## Exercise description
Each line below must be transcribed exactly, and no picture may appear in the transcription.
# # # #
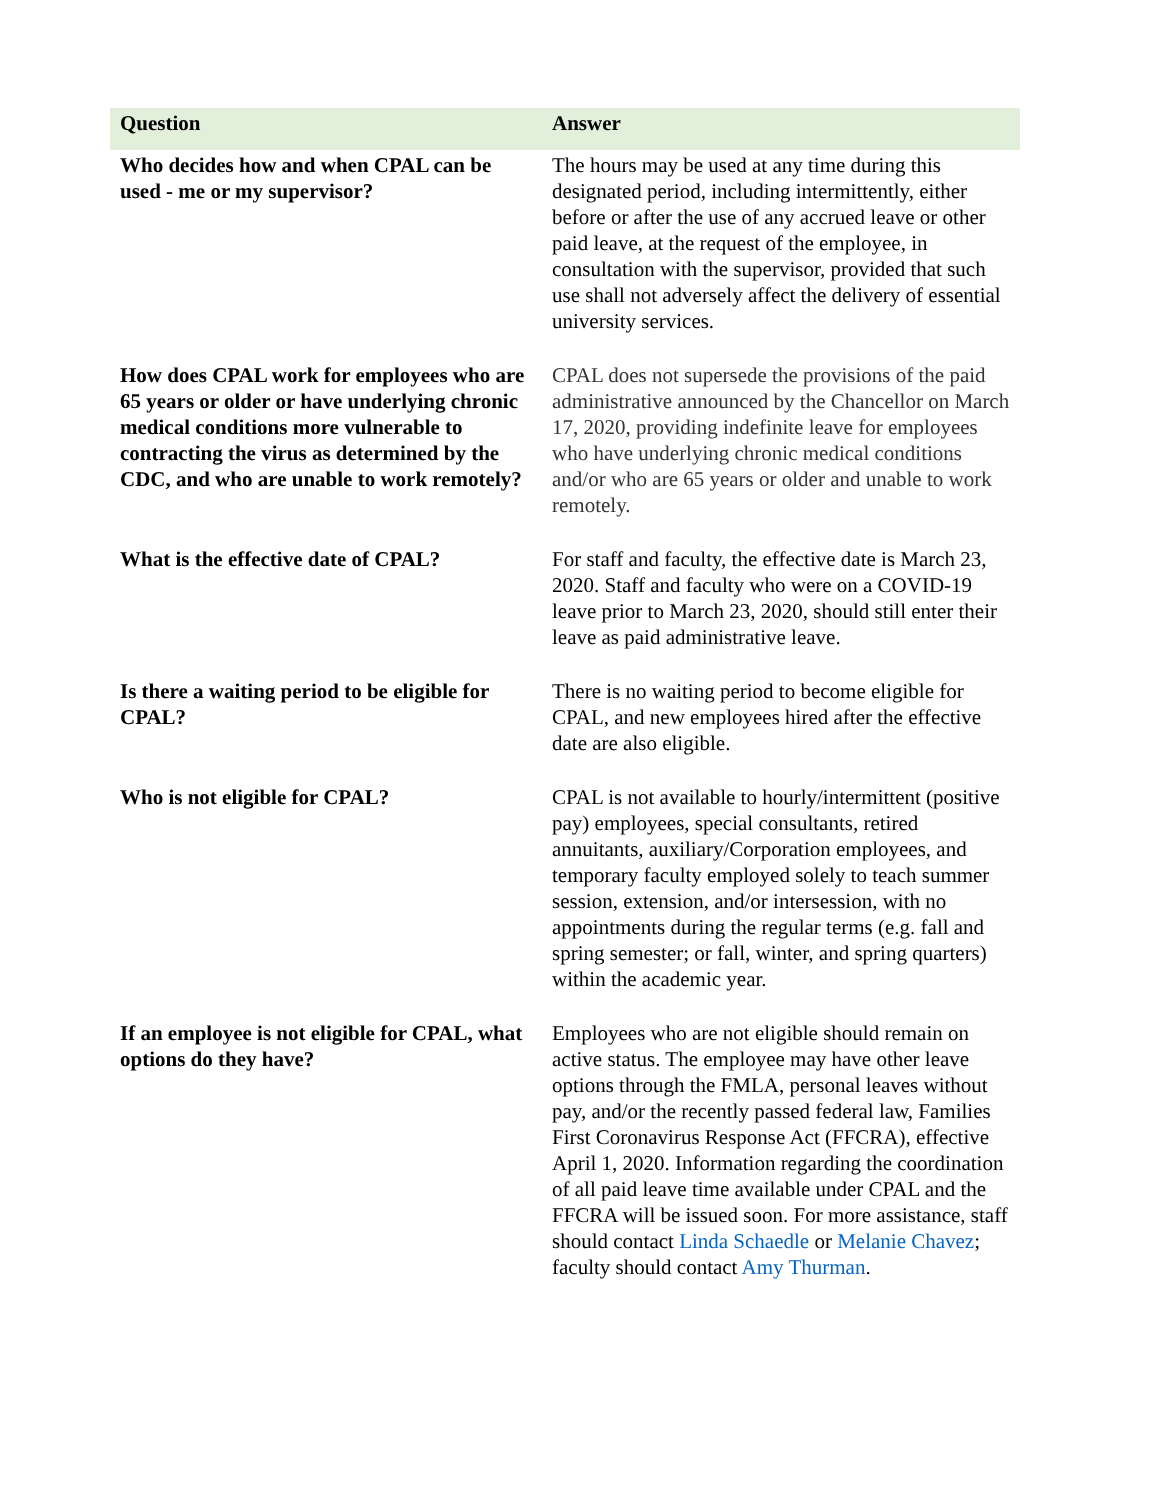| Question | Answer |
| --- | --- |
| Who decides how and when CPAL can be used - me or my supervisor? | The hours may be used at any time during this designated period, including intermittently, either before or after the use of any accrued leave or other paid leave, at the request of the employee, in consultation with the supervisor, provided that such use shall not adversely affect the delivery of essential university services. |
| How does CPAL work for employees who are 65 years or older or have underlying chronic medical conditions more vulnerable to contracting the virus as determined by the CDC, and who are unable to work remotely? | CPAL does not supersede the provisions of the paid administrative announced by the Chancellor on March 17, 2020, providing indefinite leave for employees who have underlying chronic medical conditions and/or who are 65 years or older and unable to work remotely. |
| What is the effective date of CPAL? | For staff and faculty, the effective date is March 23, 2020. Staff and faculty who were on a COVID-19 leave prior to March 23, 2020, should still enter their leave as paid administrative leave. |
| Is there a waiting period to be eligible for CPAL? | There is no waiting period to become eligible for CPAL, and new employees hired after the effective date are also eligible. |
| Who is not eligible for CPAL? | CPAL is not available to hourly/intermittent (positive pay) employees, special consultants, retired annuitants, auxiliary/Corporation employees, and temporary faculty employed solely to teach summer session, extension, and/or intersession, with no appointments during the regular terms (e.g. fall and spring semester; or fall, winter, and spring quarters) within the academic year. |
| If an employee is not eligible for CPAL, what options do they have? | Employees who are not eligible should remain on active status. The employee may have other leave options through the FMLA, personal leaves without pay, and/or the recently passed federal law, Families First Coronavirus Response Act (FFCRA), effective April 1, 2020. Information regarding the coordination of all paid leave time available under CPAL and the FFCRA will be issued soon. For more assistance, staff should contact Linda Schaedle or Melanie Chavez ; faculty should contact Amy Thurman . |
# # # #
## Your response
| Question | Answer |
| --- | --- |
| Who decides how and when CPAL can be used - me or my supervisor? | The hours may be used at any time during this designated period, including intermittently, either before or after the use of any accrued leave or other paid leave, at the request of the employee, in consultation with the supervisor, provided that such use shall not adversely affect the delivery of essential university services. |
| How does CPAL work for employees who are 65 years or older or have underlying chronic medical conditions more vulnerable to contracting the virus as determined by the CDC, and who are unable to work remotely? | CPAL does not supersede the provisions of the paid administrative announced by the Chancellor on March 17, 2020, providing indefinite leave for employees who have underlying chronic medical conditions and/or who are 65 years or older and unable to work remotely. |
| What is the effective date of CPAL? | For staff and faculty, the effective date is March 23, 2020. Staff and faculty who were on a COVID-19 leave prior to March 23, 2020, should still enter their leave as paid administrative leave. |
| Is there a waiting period to be eligible for CPAL? | There is no waiting period to become eligible for CPAL, and new employees hired after the effective date are also eligible. |
| Who is not eligible for CPAL? | CPAL is not available to hourly/intermittent (positive pay) employees, special consultants, retired annuitants, auxiliary/Corporation employees, and temporary faculty employed solely to teach summer session, extension, and/or intersession, with no appointments during the regular terms (e.g. fall and spring semester; or fall, winter, and spring quarters) within the academic year. |
| If an employee is not eligible for CPAL, what options do they have? | Employees who are not eligible should remain on active status. The employee may have other leave options through the FMLA, personal leaves without pay, and/or the recently passed federal law, Families First Coronavirus Response Act (FFCRA), effective April 1, 2020. Information regarding the coordination of all paid leave time available under CPAL and the FFCRA will be issued soon. For more assistance, staff should contact Linda Schaedle or Melanie Chavez ; faculty should contact Amy Thurman . |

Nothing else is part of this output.